The most common complications of endoscopic third ventriculostomy are fever and bleeding. Attempts to perforate the ventricular floor can lead to bleeding, as can damage to ventricular walls or perforation of the basilar artery. Because of their experience with this technique, however, invasive monitors such as arterial lines were not routinely used.
Because the area of the third ventricle where the opening is made is responsible for some hormonal function, there is also a possibility of endocrinologic dysfunction following endoscopic third ventriculostomy. This complication is often short-lived, as is Diabetes insipidus, both of which would not usually present in the immediate perioperative period and present specific challenges to the anesthetic team.

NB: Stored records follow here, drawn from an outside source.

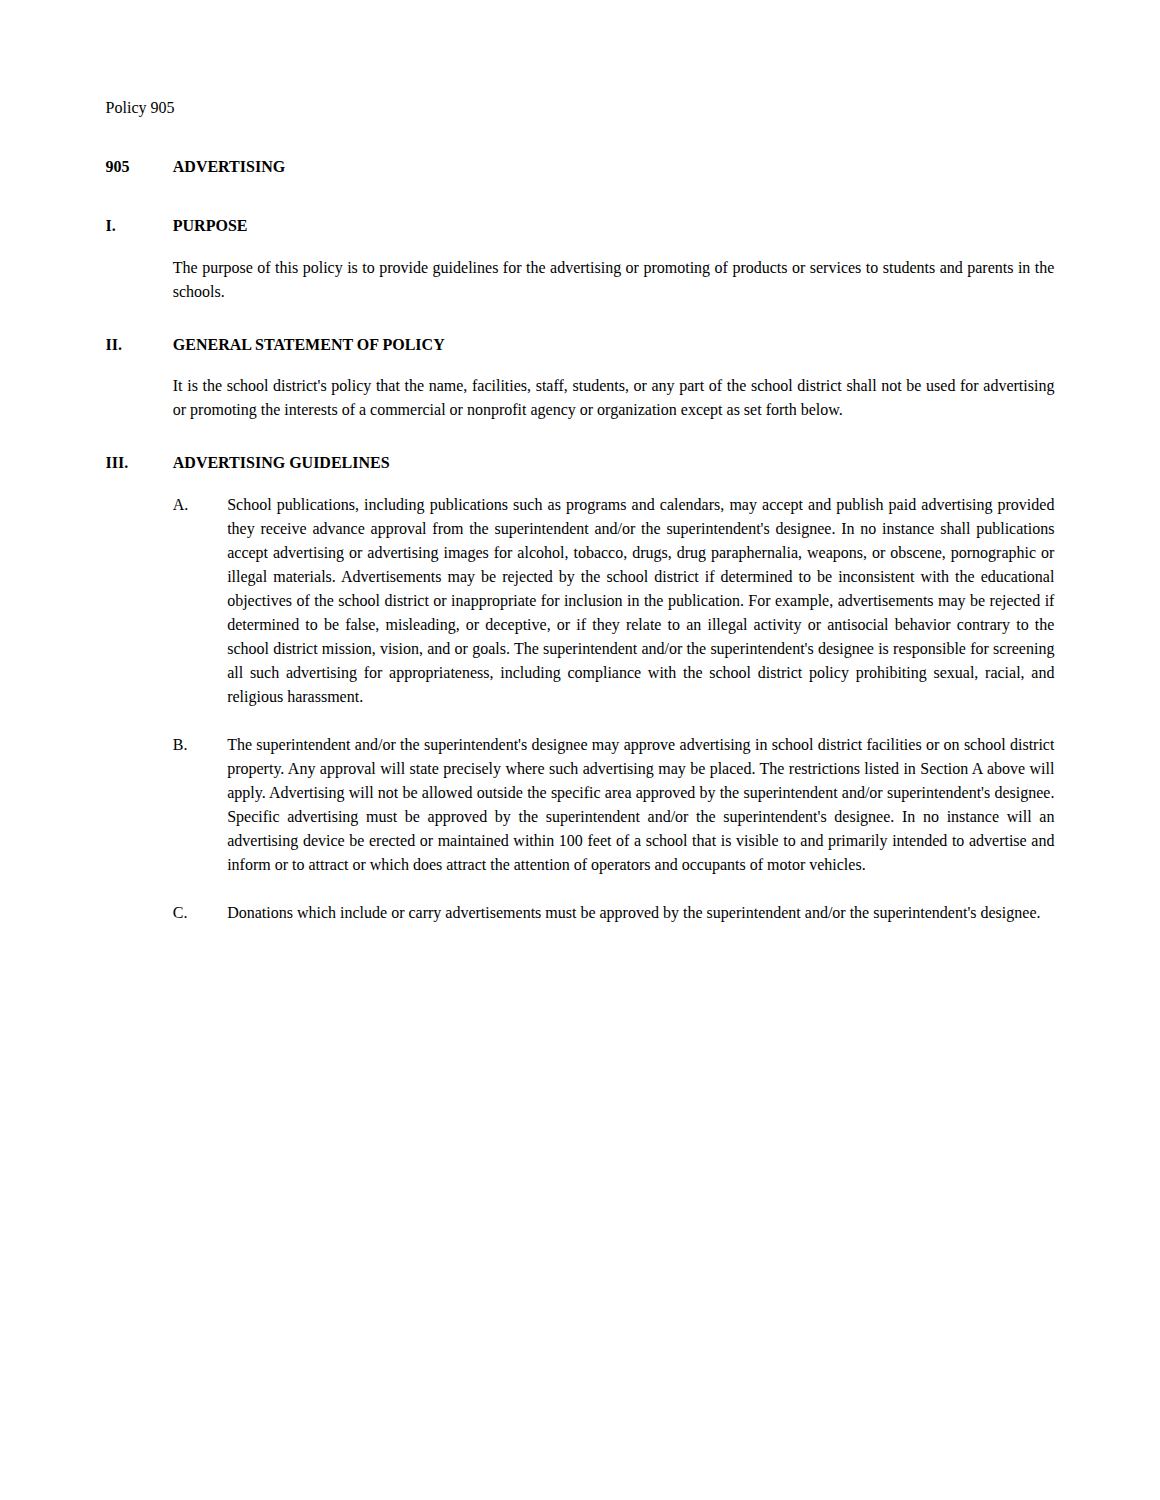Policy 905
905 ADVERTISING
I. PURPOSE
The purpose of this policy is to provide guidelines for the advertising or promoting of products or services to students and parents in the schools.
II. GENERAL STATEMENT OF POLICY
It is the school district's policy that the name, facilities, staff, students, or any part of the school district shall not be used for advertising or promoting the interests of a commercial or nonprofit agency or organization except as set forth below.
III. ADVERTISING GUIDELINES
A. School publications, including publications such as programs and calendars, may accept and publish paid advertising provided they receive advance approval from the superintendent and/or the superintendent's designee. In no instance shall publications accept advertising or advertising images for alcohol, tobacco, drugs, drug paraphernalia, weapons, or obscene, pornographic or illegal materials. Advertisements may be rejected by the school district if determined to be inconsistent with the educational objectives of the school district or inappropriate for inclusion in the publication. For example, advertisements may be rejected if determined to be false, misleading, or deceptive, or if they relate to an illegal activity or antisocial behavior contrary to the school district mission, vision, and or goals. The superintendent and/or the superintendent's designee is responsible for screening all such advertising for appropriateness, including compliance with the school district policy prohibiting sexual, racial, and religious harassment.
B. The superintendent and/or the superintendent's designee may approve advertising in school district facilities or on school district property. Any approval will state precisely where such advertising may be placed. The restrictions listed in Section A above will apply. Advertising will not be allowed outside the specific area approved by the superintendent and/or superintendent's designee. Specific advertising must be approved by the superintendent and/or the superintendent's designee. In no instance will an advertising device be erected or maintained within 100 feet of a school that is visible to and primarily intended to advertise and inform or to attract or which does attract the attention of operators and occupants of motor vehicles.
C. Donations which include or carry advertisements must be approved by the superintendent and/or the superintendent's designee.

Unfortunately, I cannot comment on the experience of treating these patients in the setting of hemodynamically significant increased intracranial pressure, as the vast majority were actually scheduled procedures.
Ben Walker MD: I fully agree with the need to convert to quantitative monitoring. I'm not yet convinced that routine use of sugammedex over neostigmine in the majority of our pediatric patients is justified, especially given the low baseline risk of postop pulmonary complications and the high cost ($200 vs $3 at my institution). It seems that it is easier to prove residual NM blockade based on monitoring, but far more difficult to prove a clinically significant difference in pulmonary complications (much like it's easier to demonstrate a reduction in opioid needs than a reduction in opioid-related side effects). I'm not an NMB expert, but devoting a PAAD or two to these new guidelines might be worthwhile. From Myron: A PAAD on the recent ASA guidelines will be coming in the next 2 weeks.